One of the hottest areas is healthcare technology, thanks to the global response to the COVID-19 pandemic. Literally overnight, a market vertical that is notoriously averse to change was turned on its ear.
“Medical has been slow on adopting digitization and new technology,” said Leo Lax, CEO and co-founder of Skypoint Capital and executive managing director of L-SPARK. “COVID has changed that – it has turned everything from a nice to have to ‘if I don’t get it immediately, I am in trouble.’ And yet in Canada, medtech is very young, it is still emerging.”
It’s for this reason that Alacrity Ottawa’s initial focus is on medtech innovation. uOttawa and Wesley Clover will educate, train and support engineering graduates with mentorship and investment opportunities meant to foster a pipeline of new Canadian medtech companies.

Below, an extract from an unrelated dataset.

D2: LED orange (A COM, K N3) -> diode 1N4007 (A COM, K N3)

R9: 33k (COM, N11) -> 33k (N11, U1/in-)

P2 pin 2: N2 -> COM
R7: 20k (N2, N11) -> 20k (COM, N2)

This September, the uOttawa Faculty of Engineering will launch the first cohort of its new MEED program. As part of Alacrity, MEED students will benefit from academic instruction combined with practical business training and experience in how to develop a business idea and turn it into a company. They will also spend time at the uOttawa Kanata North campus and intern with local tech companies.

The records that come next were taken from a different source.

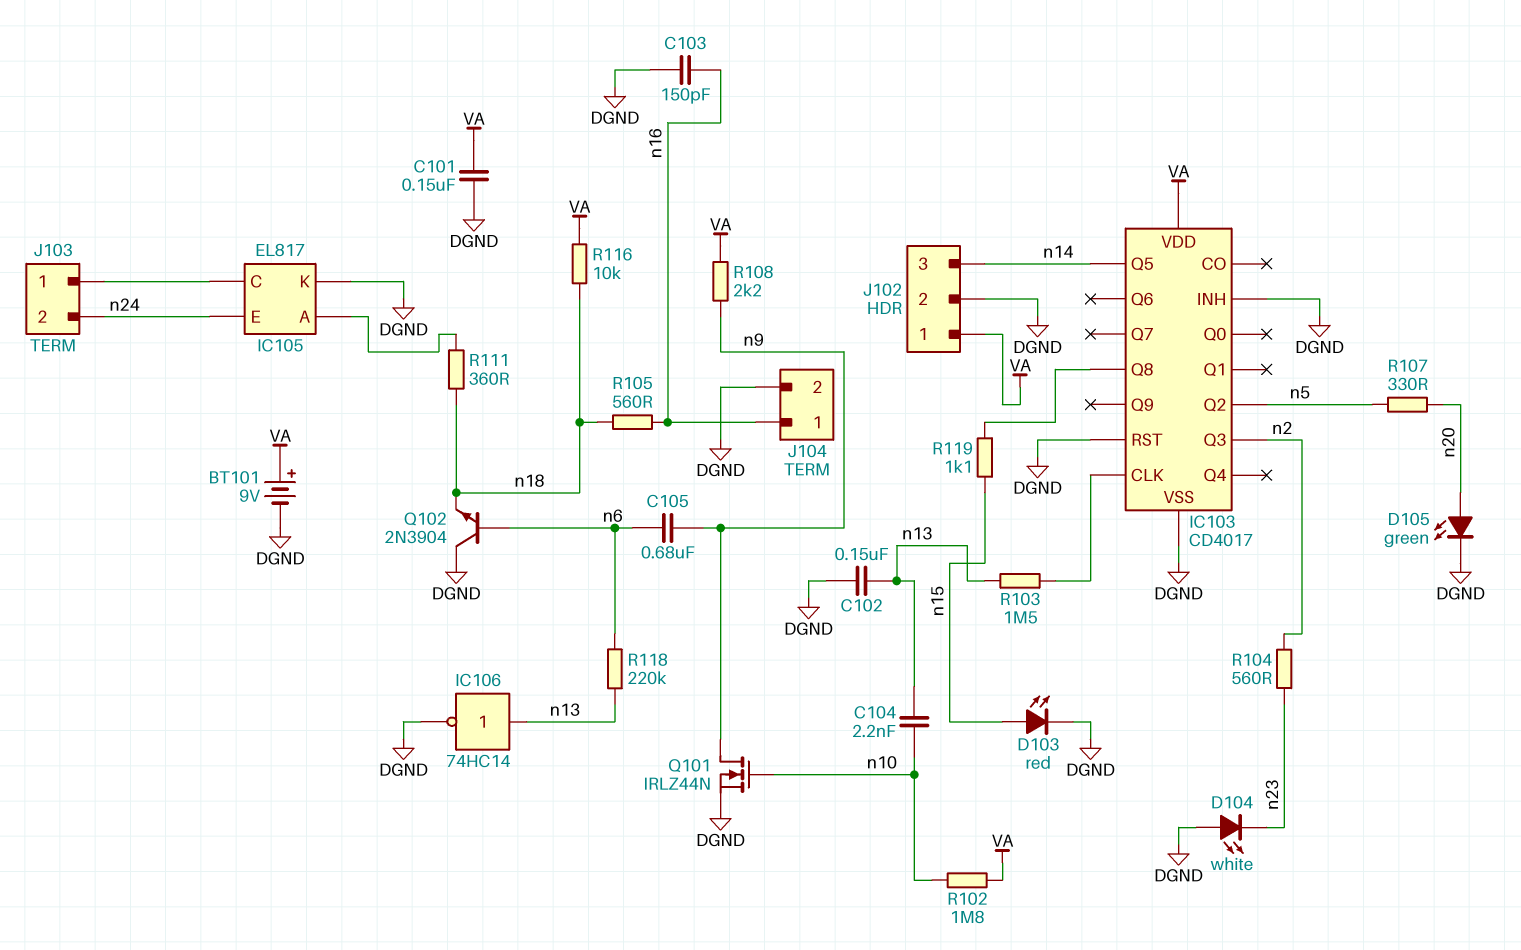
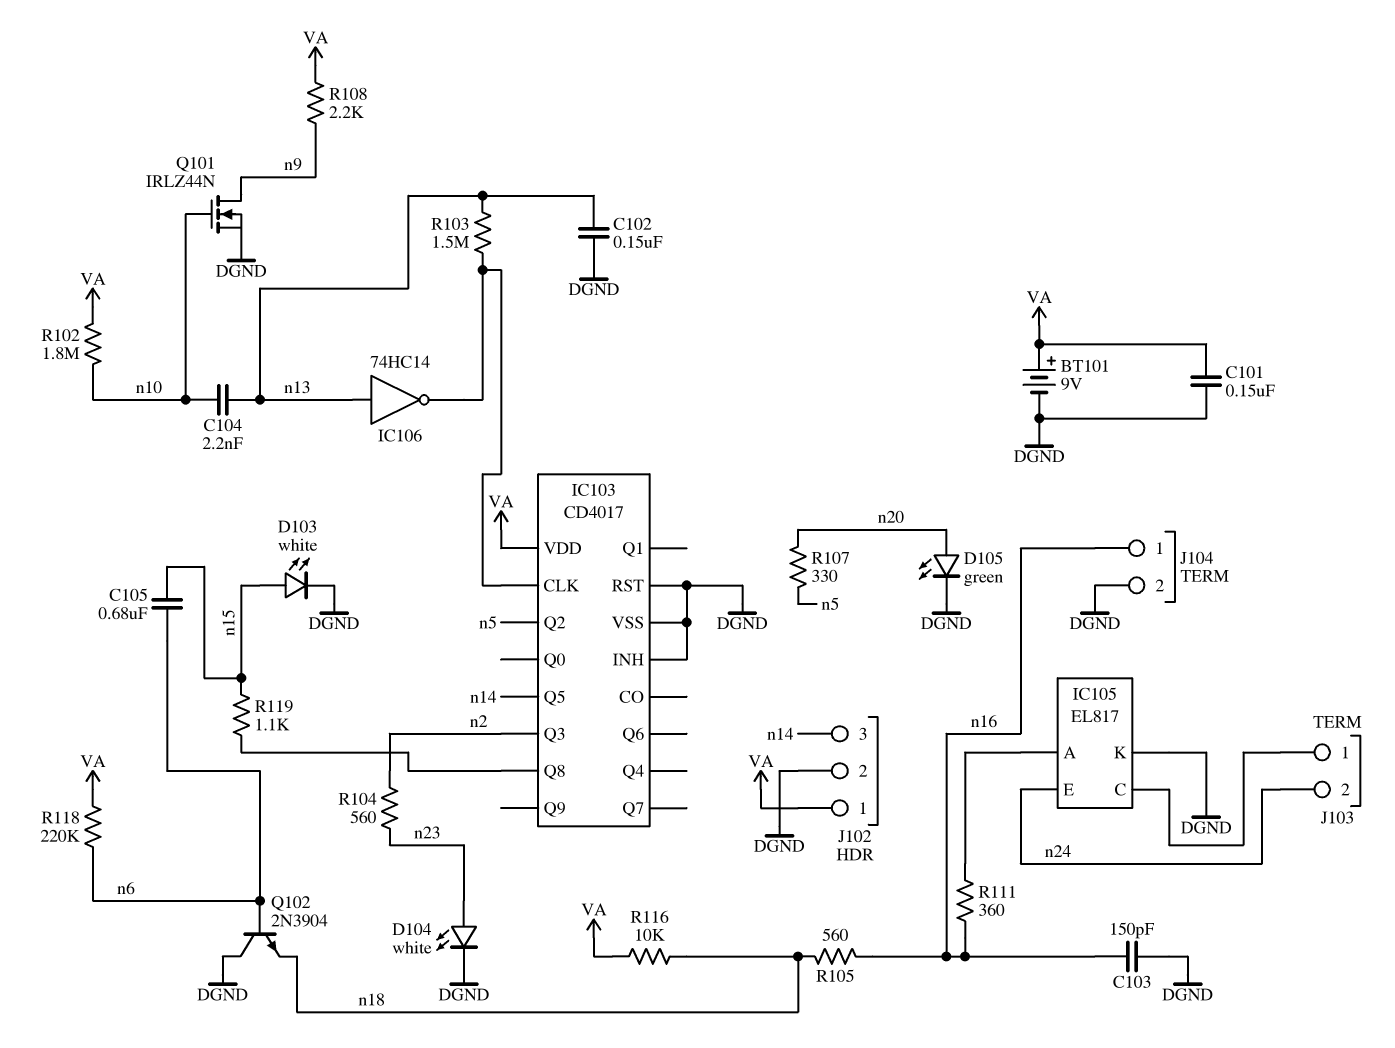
C105: 680nF (n6, n9) -> 680nF (n6, n15)
D103: LED red (A n15, K DGND) -> LED white (A n15, K DGND)
D104: LED white (A DGND, K n23) -> LED white (A n23, K DGND)
IC106: NOT 74HC14 (in n13, out DGND) -> NOT 74HC14 (in n13, out IC103/CLK)
R111: 360 (IC105/A, n18) -> 360 (IC105/A, n16)
R118: 220k (n6, n13) -> 220k (VA, n6)

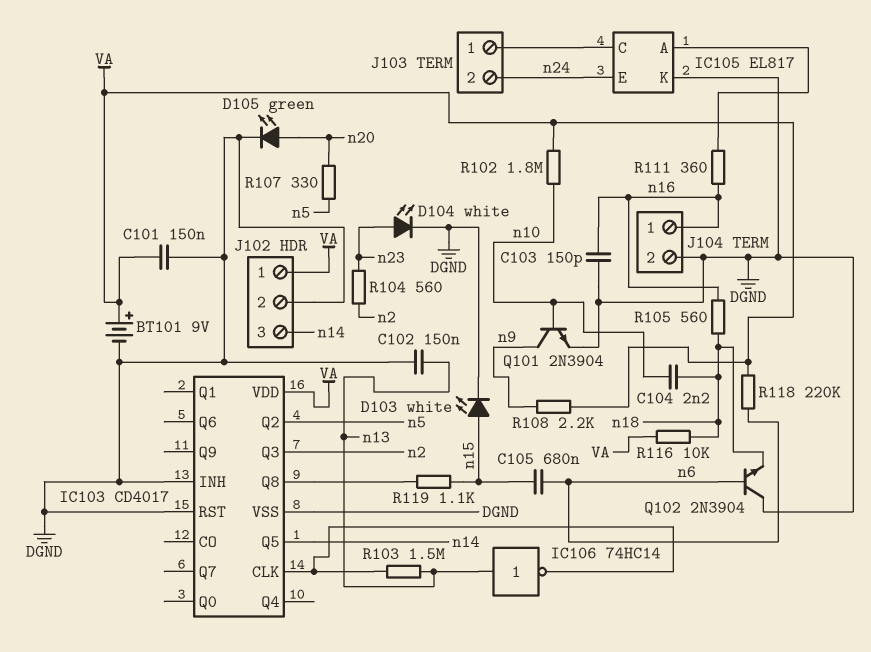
C104: 2.2nF (n10, n13) -> 2.2nF (n10, n18)
Q101: NMOS IRLZ44N (G n10, D n9, S DGND) -> NPN 2N3904 (B n10, C n9, E DGND)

Through Alacrity, MEED students can form teams and pitch business ideas related to the medtech space. They will be presented to appropriate investors and if a match is made, a new company will form and begin its journey as a startup.
Given Kanata’s collective expertise in digital connectivity, Lax sees big opportunity in harnessing cloud-computing horsepower and AI for improved patient outcomes, by connecting bio-sensors that monitor a patient’s vitals in a low-latency and secure way.
The Alacrity partners also see other advantages for Ottawa to become a leader in the medtech space – its innovative, research-driven hospitals, and the local presence of federal agencies like Health Canada and the Communications Security Establishment.
While Alacrity Ottawa is launching with this focus on medtech, “as the world continues to shift, we will shift,” Lax said. The focus in a few years could be on drones, or space tech.
“This is about building an innovation village,” he added. “This is about people who want to grow in Kanata, to build a lifestyle that is tech-infused, and that is exciting.”